BACK TO ALL BLOGS

The Effect of Dirty Data on Deep Learning Systems

Introduction

Better training data can significantly boost the performance of a deep learning model, especially when deployed in production. In this blog post, we will illustrate the impact of dirty data, and why correct labeling is important for increasing the model accuracy.

Background

An adversarial attack fools an image classifier by adding an imperceptible amount of noise to an image. One possible way to defend against this is to simply train machine learning models on adversarial examples. We can collect various hard mining examples and add them to the dataset. Another interesting model architecture to explore is generative adversarial network, which generally consist of two parts: a generator to generate fake examples in order to fool the discriminator, and a discriminator to discriminate between clean/fake examples.

Another possible type of attack, data poisoning, can happen during training time. The attacker can identify the weak parts of a machine learning architecture, and potentially modify the training data to confuse the model. Even slight perturbations to the training data and label can result in worse performance. There are several methods to defend against such data poisoning attacks. For example, it is possible to separate clean training examples from poisoned ones, so that the outliers are deleted from the dataset.

In this blog post, we investigate the impact of data poisoning (dirty data) using the simulation method: random labeling loss. We will show that with the same model architecture and dataset size, we are able to get huge accuracy increase with better data labeling.

Data

We experiment with the CIFAR-100 dataset, which has 100 classes and 600 32×32 coloured images per class.

We use the following steps to preprocess the images in the dataset

  • Pad each image to 36×36, then randomly crop to 32×32 patch
  • Apply random flip horizontally
  • Distort image brightness and contrast randomly

The dataset is randomly split into 50k training images and 10k evaluation images. Random labeling is the substitution of training data labels with random labels drawn from the marginal of data labels. Different amounts of random labeling loss are added to the training data. We simply shuffle certain amount of labels for each class. The images to be shuffled are chosen randomly from each class. Because of the randomness, the generated dataset is still balanced. Note that evaluation labels are not changed.
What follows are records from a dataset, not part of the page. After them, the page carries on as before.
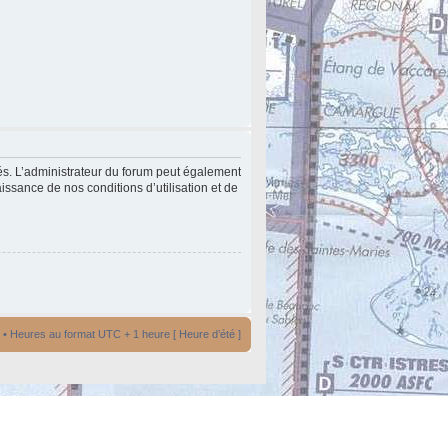
és. L’administrateur du forum peut également
issance de nos conditions d’utilisation et de
• Heures au format UTC + 1 heure [ Heure d’été ]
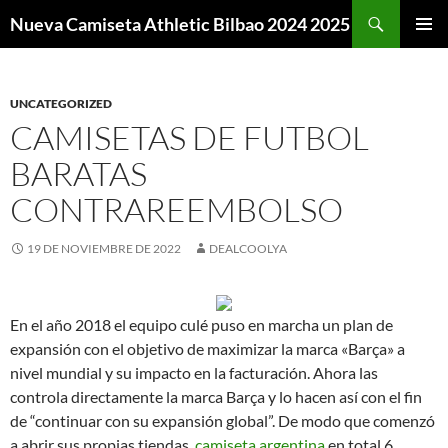
Buscar
Nueva Camiseta Athletic Bilbao 2024 2025
SALTAR
MENÚ
AL
PRINCI
CONTENIDO
UNCATEGORIZED
CAMISETAS DE FUTBOL
BARATAS
CONTRAREEMBOLSO
19 DE NOVIEMBRE DE 2022
DEALCOOLYA
En el año 2018 el equipo culé puso en marcha un plan de
expansión con el objetivo de maximizar la marca «Barça» a
nivel mundial y su impacto en la facturación. Ahora las
controla directamente la marca Barça y lo hacen así con el fin
de “continuar con su expansión global”. De modo que comenzó
a abrir sus propias tiendas,
camiseta argentina
en total 6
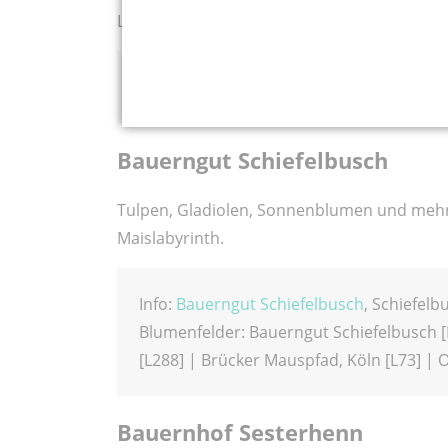
Landhütte (Milchautomat sowie Eier, Kartof
Info:
Bauernhof Meinsma
, Lützowstraße 
Bauerngut Schiefelbusch
Tulpen, Gladiolen, Sonnenblumen und mehr
Maislabyrinth.
Info:
Bauerngut Schiefelbusch
, Schiefelb
Blumenfelder: Bauerngut Schiefelbusch [K
[L288] | Brücker Mauspfad, Köln [L73] | 
Bauernhof Sesterhenn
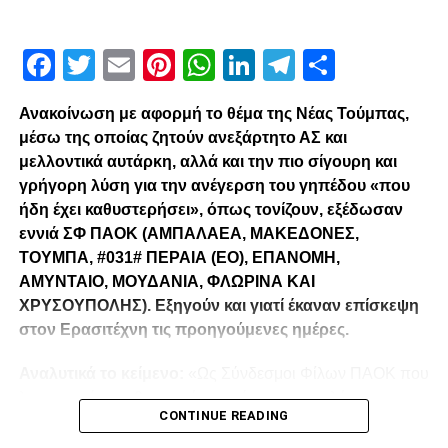
Facebook
Twitter
Email
Pinterest
WhatsApp
LinkedIn
Telegram
Μοιρασ
Ανακοίνωση με αφορμή το θέμα της Νέας Τούμπας,
μέσω της οποίας ζητούν ανεξάρτητο ΑΣ και
μελλοντικά αυτάρκη, αλλά και την πιο σίγουρη και
γρήγορη λύση για την ανέγερση του γηπέδου «που
ήδη έχει καθυστερήσει», όπως τονίζουν, εξέδωσαν
εννιά ΣΦ ΠΑΟΚ (ΑΜΠΑΛΑΕΑ, ΜΑΚΕΔΟΝΕΣ,
ΤΟΥΜΠΑ, #031# ΠΕΡΑΙΑ (ΕΟ), ΕΠΑΝΟΜΗ,
ΑΜΥΝΤΑΙΟ, ΜΟΥΔΑΝΙΑ, ΦΛΩΡΙΝΑ ΚΑΙ
ΧΡΥΣΟΥΠΟΛΗΣ). Εξηγούν και γιατί έκαναν επίσκεψη
στον Ερασιτέχνη τις προηγούμενες ημέρες.
Αναλυτικά το κείμενο:
«Ως Σύνδεσμοι Φίλων ΠΑΟΚ που
λειτουργούμε καθημερινά με γνώμωνα το καλό του
CONTINUE READING
Δικεφάλου και μόνο, αισθανόμαστε την ανάγκη να
τοποθετηθούμε (ελπίζουμε για τελευταία φορά) καθώς εν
We test the model with 4 different datasets, 1 clean and 3 noisy ones.

  • Clean: No random noise. We assume that all labeling is correct for CIFAR-100 dataset. Named as ‘no_noise’.
  • Noisy: 20% random labeling noise. Named as ‘noise_20’.
  • Noisy: 40% random labeling noise. Named as ‘noise_40’.
  • Noisy: 60% random labeling noise. Named as ‘noise_60’.

Note that we choose aggressive data poisoning because the production model we build is robust to small amount of random noise. Note that the random labeling scheme allows us to simulate the effect of dirty data (data poisoning) in real world scenario.

Model

We investigate the impact of dirty data on one of the popular model, ResNet-152 model architecture. Normally it is a good idea to perform fine-tuning on pre-trained checkpoints to get better accuracy with fewer training steps. In this blog the model is trained from scratch, because we want to get a general idea of how noisy data would affect the training and final results without any prior knowledge gained from pretraining.

We optimize the model with SGD (stochastic gradient descent) optimizer with cosine learning rate decay.

Results

Quantitative results:

Accuracy

Cleaner datasets consistently perform better on the validation set. The model trained on the original CIFAR-100 dataset gives us 0.65 accuracy, using top 5 predictions boost the accuracy to 0.87. Testing accuracy decreases with more noise added. Each time we add 20% more random noise to the training data, testing accuracy drop by about 10%. Note that even if we add 60% random labeling noise, our model still manages to get 0.24 accuracy on the validation set. The variance of the training data, preprocessing methods and regularization terms help increase the robustness of the model. So even if it is learning from a very noisy dataset, the model is still able to learn certain useful features, although the overall performance significantly degrades.

Qualitative results:

Learning curve
Learning curve
Losses
Losses
Precision recall curves
Precision recall curves

Cleaner datasets consistently perform better on the validation set. The model trained on the original CIFAR-100 dataset gives us 0.65 accuracy, using top 5 predictions boost the accuracy to 0.87. Testing accuracy decreases with more noise added. Each time we add 20% more random noise to the training data, testing accuracy drop by about 10%. Note that even if we add 60% random labeling noise, our model still manages to get 0.24 accuracy on the validation set. The variance of the training data, preprocessing methods and regularization terms help increase the robustness of the model. So even if it is learning from a very noisy dataset, the model is still able to learn certain useful features, although the overall performance significantly degrades.

Conclusion

In this post we investigate the impact of data poisoning attacks on performances using image classification as an example task, by the random labeling simulation method. We show that popular model (ResNet) is somewhat robust to data poisoning, but the performance still significantly degrades after poisoning. High-quality labeling is thus crucial to modern deep learning systems.